The last time I’d seen him it had been winter, our breath hanging in the air as we walked the dog together over the playing fields, the ground cold and compacted under our feet. I could remember the high voices of small boys playing football behind us, black birds in the trees like dark buds. I could remember these details but I couldn’t remember what we’d talked about, or what I’d said before catching my train home.

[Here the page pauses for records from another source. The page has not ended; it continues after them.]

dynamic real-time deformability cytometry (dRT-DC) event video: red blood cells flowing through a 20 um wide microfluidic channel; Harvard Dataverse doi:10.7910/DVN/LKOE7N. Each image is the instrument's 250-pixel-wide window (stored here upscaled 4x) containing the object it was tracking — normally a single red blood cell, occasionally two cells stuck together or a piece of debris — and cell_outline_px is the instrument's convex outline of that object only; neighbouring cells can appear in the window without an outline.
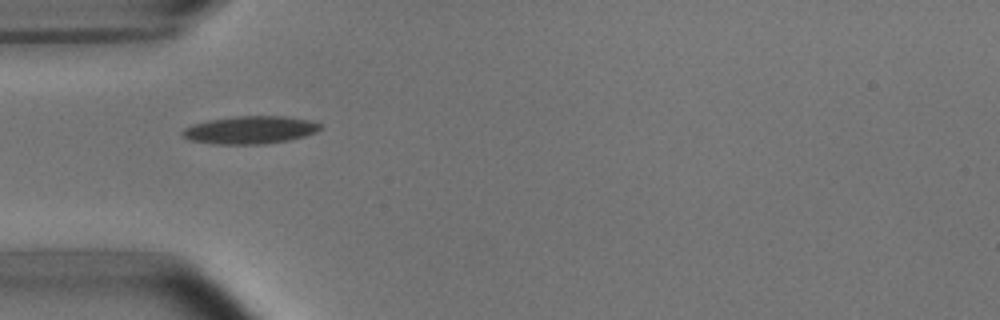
{"species": "common noctule bat (a hibernating species)", "species_latin": "Nyctalus noctula", "temperature_condition": "room temperature", "stored_images_in_passage": 14, "camera_frame_rate_fps": 3000, "um_per_image_px": 0.085, "animal": {"sex": "male", "body_mass_g": 15.6}, "frame": {"image": 1, "passage_image": 4, "time_ms": 4.333, "image_size_px": [1000, 320], "cell_outline_px": [[324, 128], [316, 132], [304, 136], [288, 140], [264, 144], [212, 144], [188, 140], [180, 136], [180, 132], [184, 128], [192, 124], [208, 120], [236, 116], [284, 116], [312, 120], [320, 124]], "centroid_in_image_um": [21.23, 11.04], "position_along_channel_um": 63.8, "area_um2": 22.6}}
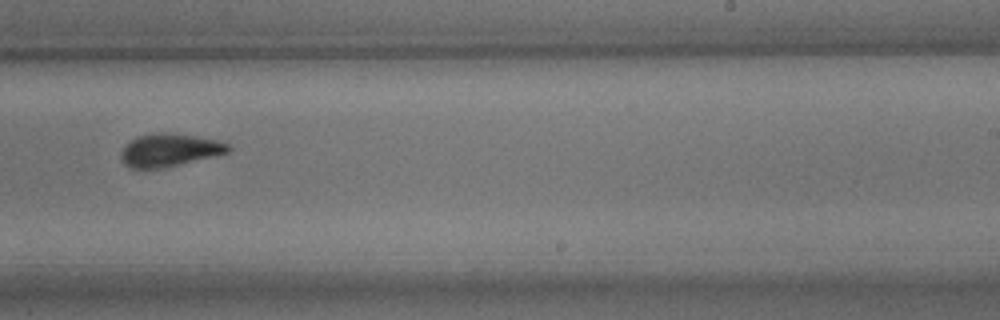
{"frame": {"image": 2, "passage_image": 9, "time_ms": 10.0, "image_size_px": [1000, 320], "cell_outline_px": [[232, 148], [228, 152], [164, 168], [128, 168], [124, 164], [120, 156], [120, 152], [136, 136], [156, 132], [168, 132], [216, 140], [228, 144]], "centroid_in_image_um": [14.36, 12.76], "position_along_channel_um": 274.6, "area_um2": 20.29}}
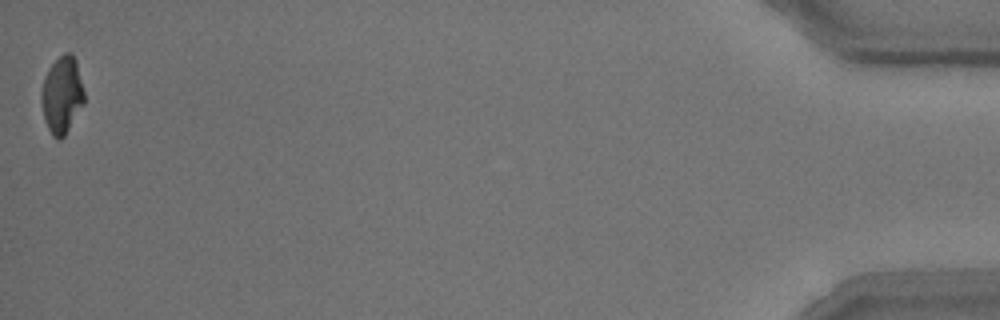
{"frame": {"image": 3, "passage_image": 14, "time_ms": 16.667, "image_size_px": [1000, 320], "cell_outline_px": [[84, 104], [64, 136], [60, 140], [56, 140], [52, 136], [44, 120], [40, 100], [40, 92], [44, 76], [48, 68], [64, 52], [72, 52], [76, 60], [84, 92]], "centroid_in_image_um": [5.24, 8.07], "position_along_channel_um": 430.0, "area_um2": 19.48}, "authors_computed_cell_mechanics": {"area_um2": 20.2589, "velocity_mm_per_s": 3.7182, "shape_relaxation_time_tau1_ms": 5.7119, "shape_relaxation_time_tau2_ms": 1.9438, "deformation_change_tau1": 0.1716, "deformation_change_tau2": 0.078}}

‘Jesus, Ryan. Your old man must have never hoovered in his life, lazy bastard,’ Neil had said, watching the motes turn in the air, dusting off his hands. ‘No offence,’ he’d added. The house was structurally sound and neat enough, but it was full of the signs of a lonely man’s self neglect. On close inspection, the paintwork was stained with nicotine, particularly the ceilings, where the stains grimed the cornices. I had felt shame, watching Neil – a domestically proud man – standing in the sparse kitchen, frowning into cupboards as the kettle boiled. It was possible, I realised, to inherit the embarrassment of private details (like the sticky brown stains from mouldy condiment jars, or dead flies on a window sill) being exposed and held to the light. Now, sitting out in the dusk with the drone of plane engines far above me, I wanted to smoke, but the yellow thought of those ceiling stains made me feel ill. I looked at my watch. Twenty minutes had passed already since Neil had left and the mug of tea was cold on the step. I just sat with my hands on my knees watching the street and not knowing what to do.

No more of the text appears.